En función de qué aspectos el egoísmo y la insensibilidad determinan la relación con nuestros iguales? ¿Son los bienes y servicios escasos los que configuran un escenario cuya fauna social resulta definida por el “sálvese quien pueda”? ¿Contribuye a esa situación el crecimiento de la población que hace que la escasez de recursos constituya un factor inescapable de un aparente retorno a una condición “salvaje” del ser humano?
La formulación de esas preguntas deriva de la observación y vivencia de un asunto preocupante que lastimosamente parece estar definiendo el sentido de la vida cotidiana en ciertos espacios de la ciudad, en donde la escasez de servicios determina la manifestación de las más aberrantes e irracionales actitudes de los habitantes de esta urbe paradójicamente llamada La Paz. Y es que con el aumento de la población en esta ciudad, que parece nunca haber estado preparada para crecer, el acceso equitativo a los servicios parece constituirse en un ideal cada vez más lejano, ya que, en las actuales condiciones, nuestra sociabilidad parece determinada por la ley del más fuerte, dicho en sentido literal y decadente.
Y el caso del transporte público es en ese sentido uno más de los muchos aspectos que se van develando como problemáticos. Baste referirse aquí a dos situaciones que por chabacanas no parecen ser circunstanciales. Las inmediaciones de la plaza Eguino, sobre todo a partir de las seis de la tarde, constituyen escenarios de apreciación de una conducta innoble de paceños desesperados por abordar un minibús. Pero la dilatada aparición de uno de estos despierta el instinto de cacería entre los desesperados, tanto que al producirse su arremolinamiento en las puertas del vehículo generan atroces escenas de pisoteo de mujeres, niños, personas mayores y de crédulos de su capacidad de resistencia, pero incapaces de soportar el empuje de la ola de voraces usuarios desesperados.
En el ámbito de la identificación de los culpables, resultaría natural demonizar a las autoridades encargadas de normar el transporte público, o a los choferes sin sentido de respeto por los paraderos, pero en esa escena aparecen los propios usuarios como carentes de un sentido de comunidad.

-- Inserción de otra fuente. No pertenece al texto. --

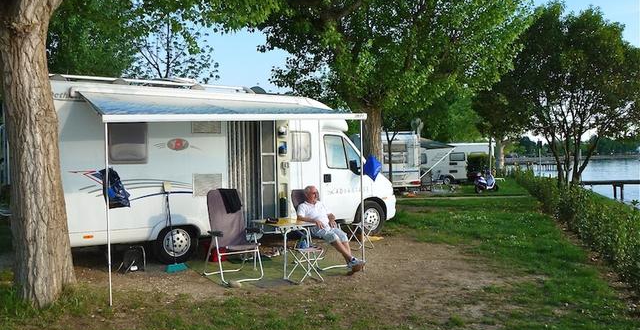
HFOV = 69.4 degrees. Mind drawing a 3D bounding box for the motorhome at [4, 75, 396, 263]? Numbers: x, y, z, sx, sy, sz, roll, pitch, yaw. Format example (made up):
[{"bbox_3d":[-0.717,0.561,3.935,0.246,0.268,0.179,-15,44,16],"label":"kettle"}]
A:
[{"bbox_3d":[-1.668,0.113,8.776,6.750,2.820,2.280,-1,1,-28],"label":"motorhome"}]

Esto porque resulta que el tipo de escenas descritas no sólo parece estar relacionada con la escasez de un bien material, sino también extrañamente de uno inmaterial, pues resulta que en plena Nochebuena, a las puertas de la iglesia de San Francisco y antes de la Misa de Gallo, la gente abarrotada en sus puertas y con sus niños Jesús en la mano se precipitaba a la apertura de los portones a la caza de bendiciones, pisoteando también a personas adultas, mujeres y niños que tuvieron el infortunio de apostarse tempranamente en las puertas del templo. —“¡Pucha, levántense pues!”, fue la reacción del gentío, como en el caso del ejemplo anterior.

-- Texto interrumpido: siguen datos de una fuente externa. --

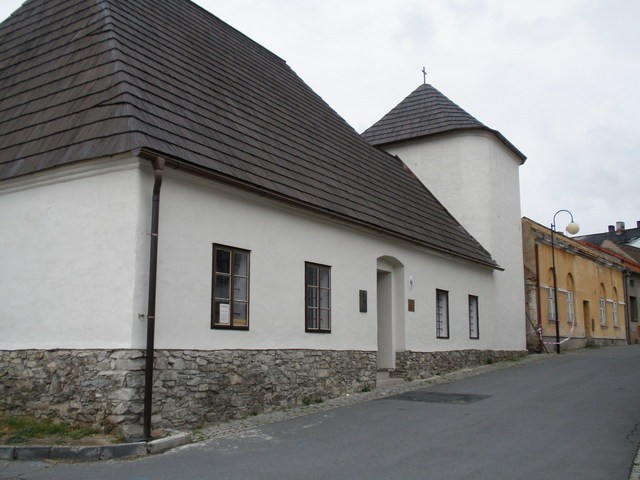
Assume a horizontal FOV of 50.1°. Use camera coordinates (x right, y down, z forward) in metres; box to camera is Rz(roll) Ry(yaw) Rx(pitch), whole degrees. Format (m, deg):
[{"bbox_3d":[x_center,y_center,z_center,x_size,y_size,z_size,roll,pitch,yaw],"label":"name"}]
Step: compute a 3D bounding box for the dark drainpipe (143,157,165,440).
[{"bbox_3d":[-2.390,0.790,9.834,0.250,4.006,0.160,-6,-11,32],"label":"dark drainpipe"}]

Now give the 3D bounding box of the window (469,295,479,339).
[{"bbox_3d":[4.810,2.432,21.461,0.120,1.355,0.847,-6,-11,32],"label":"window"}]

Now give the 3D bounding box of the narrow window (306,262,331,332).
[{"bbox_3d":[-0.045,1.186,13.874,0.120,1.389,0.972,-6,-11,32],"label":"narrow window"}]

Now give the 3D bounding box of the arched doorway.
[{"bbox_3d":[1.606,1.816,16.667,0.380,2.754,1.495,-6,-11,32],"label":"arched doorway"}]

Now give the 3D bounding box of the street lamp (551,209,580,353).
[{"bbox_3d":[9.149,1.482,25.201,1.030,5.329,0.480,-5,-10,30],"label":"street lamp"}]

El problema, por tanto, es que en un escenario de escasez creciente de bienes y servicios, las normas y los valores que parecen también escasear develan que el respeto a los mismos ya no parecen depender únicamente de organismos dotados de poder coercitivo, sino también del propio sentido de comunidad del ser humano, pero que no parece existir en vista de la carencia de una cultura cívica y de normas de urbanidad que constituyen parte del problema estructural de la pobreza. Lo paradójico es que ese escenario de decadencia se encuentra en las inmediaciones de las instancias desde donde se pregonan cambios y se luchan contra ellos, aunque también parece encontrarse muy lejanamente de los operadores del aparato burocrático y sus agentes, que se relamen los labios con discursos comunitaristas, pero que también aparecen determinados por otro tipo de escasez y otro estado de decadencia.